Hex file will also contain fields like address and checksum, which won't translate to flash taken up on the chip. These are included in each "line" of the HEX file. So the increase could be non-linear.
I'm not sure what format avr-gcc uses, but here is a breakdown of how a Intel HEX would look:
Most of the lines in a .HEX file have 16 bytes (32 characters) and 12 extra characters (colon, length, address, checksum, newline) so the file size is roughly 44/16ths (275%) the binary size. Add a little extra for the 12-character last line which specifies the starting address and any lines that don't contain a full 16 bytes (but still have the 12 character overhead).

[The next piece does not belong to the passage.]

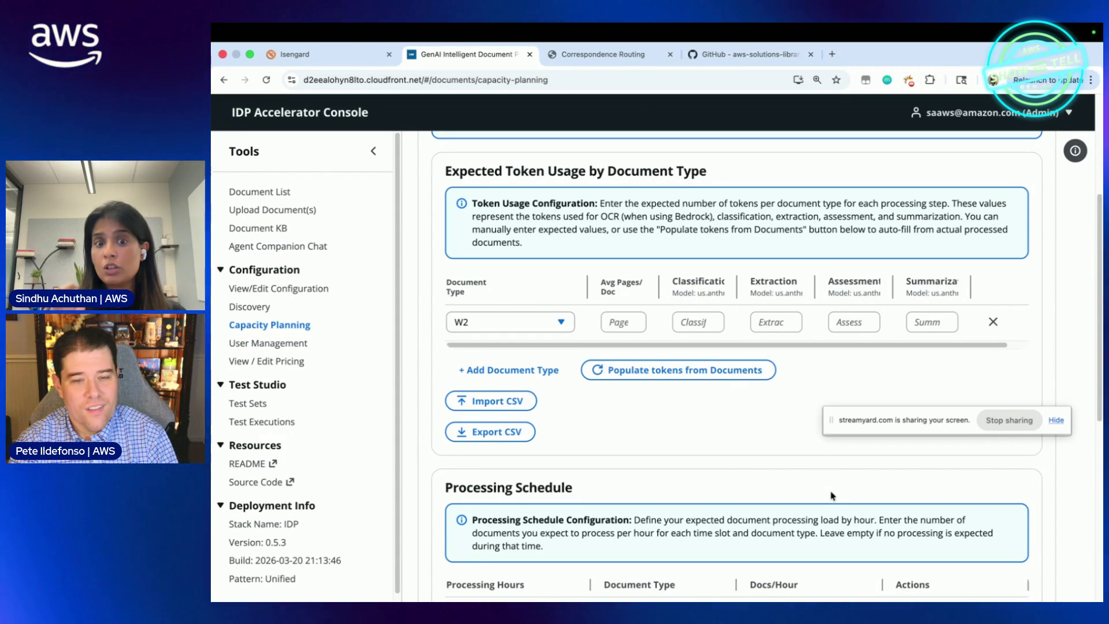
{"action": "scroll", "coordinate": [751, 490], "scroll_direction": "down", "scroll_amount": 5}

So does the Arduino IDE just basically use that formula when it spits out the sketch size?
No, the compiler knows how many bytes it is converting to hex and reports that.
The formula will give you a way to estimate the memory footprint of a .hex file (divide by 44/16ths or multiply by 16/44ths). That should get you within 20 bytes or so.
Oh, I forgot to mention that on a machine that uses CR/LF for line terminators (Windows) it's 45/16ths.
20,910 * 16/45ths = 7434.666... which is very close to the actual reported binary size 7426.